# Task requirements:
Filter the entries, keeping every line with the word "text".

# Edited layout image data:
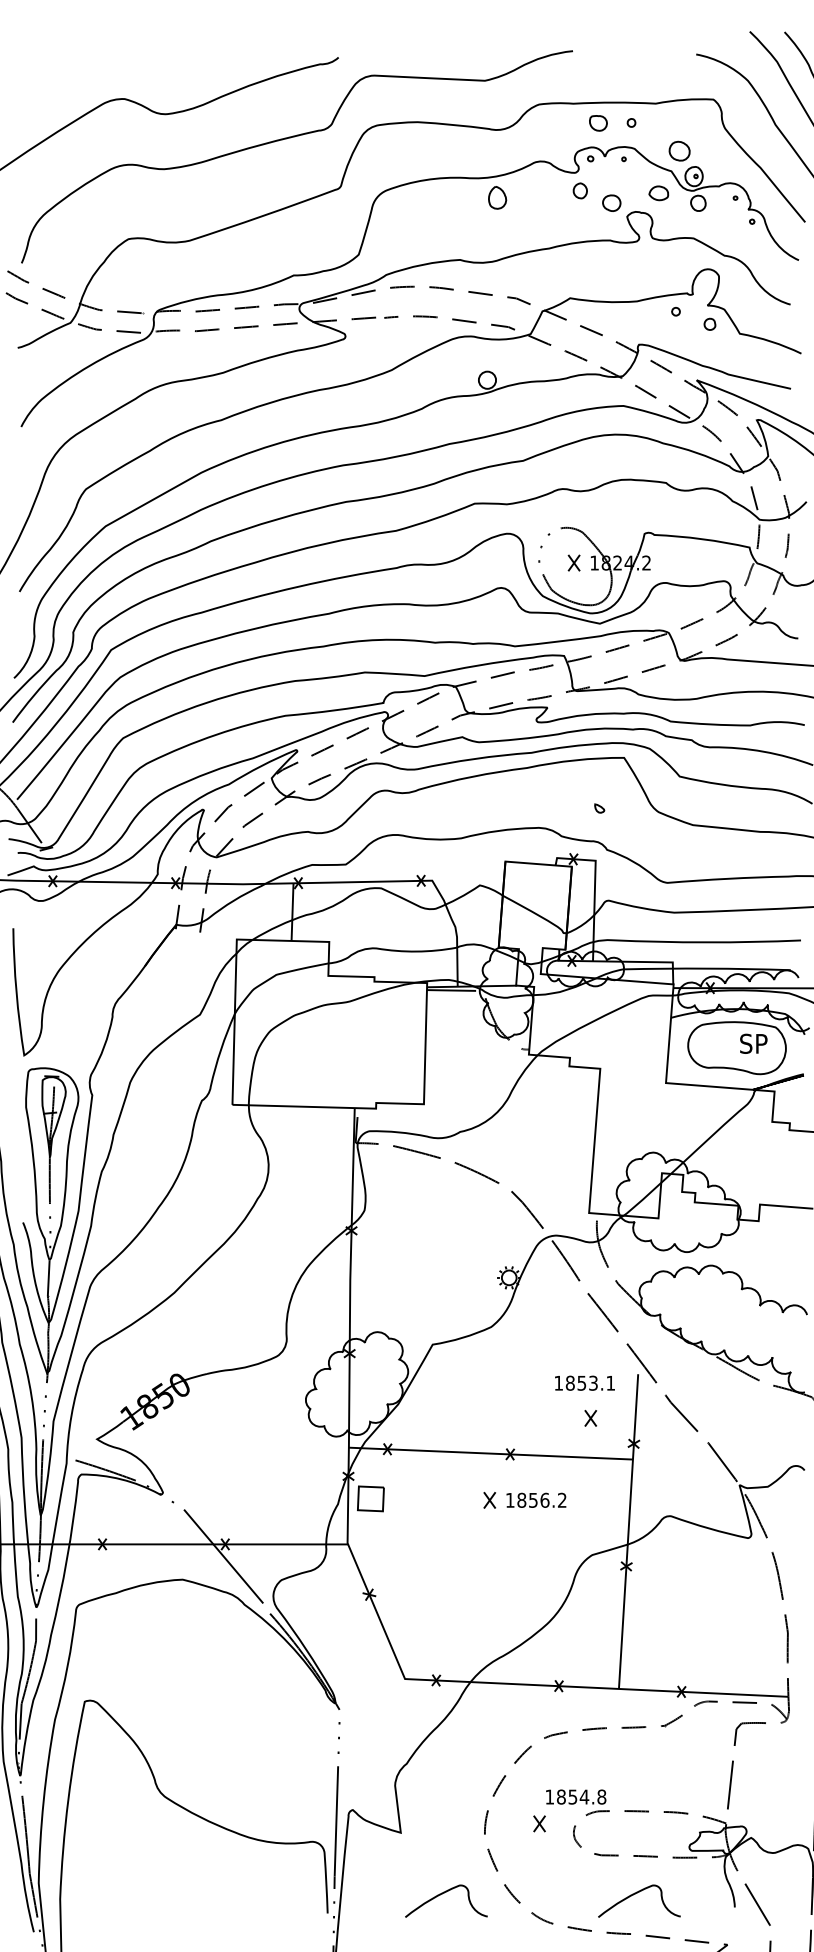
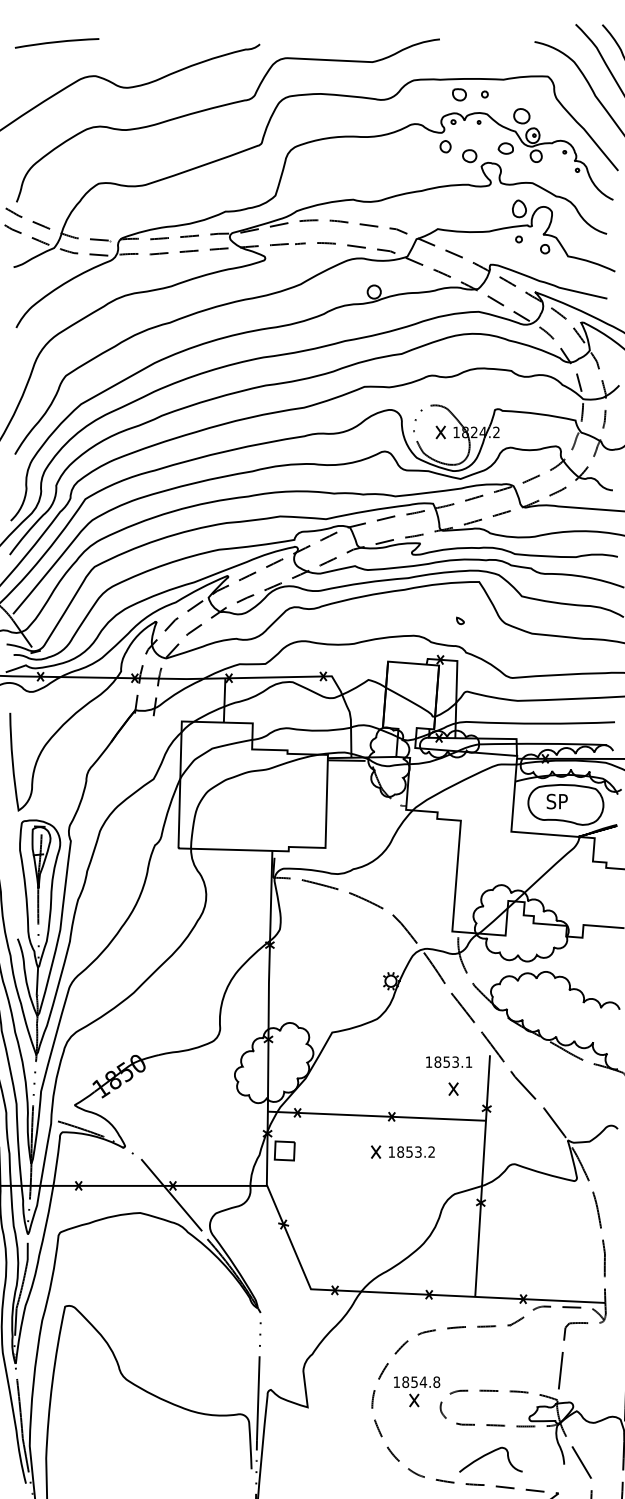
curve: (74, 55) -> (57, 42), added
part: (497, 197) -> (519, 208), moved
text: (753, 1043) -> (557, 801), moved
text: (544, 1499) -> (418, 1151), 1856.2 -> 1853.2
text: (576, 1796) -> (417, 1381), moved
curve: (442, 1894) -> (339, 1454), removed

# Task response:
text: (753, 1043) -> (557, 801), moved
text: (544, 1499) -> (418, 1151), 1856.2 -> 1853.2
text: (576, 1796) -> (417, 1381), moved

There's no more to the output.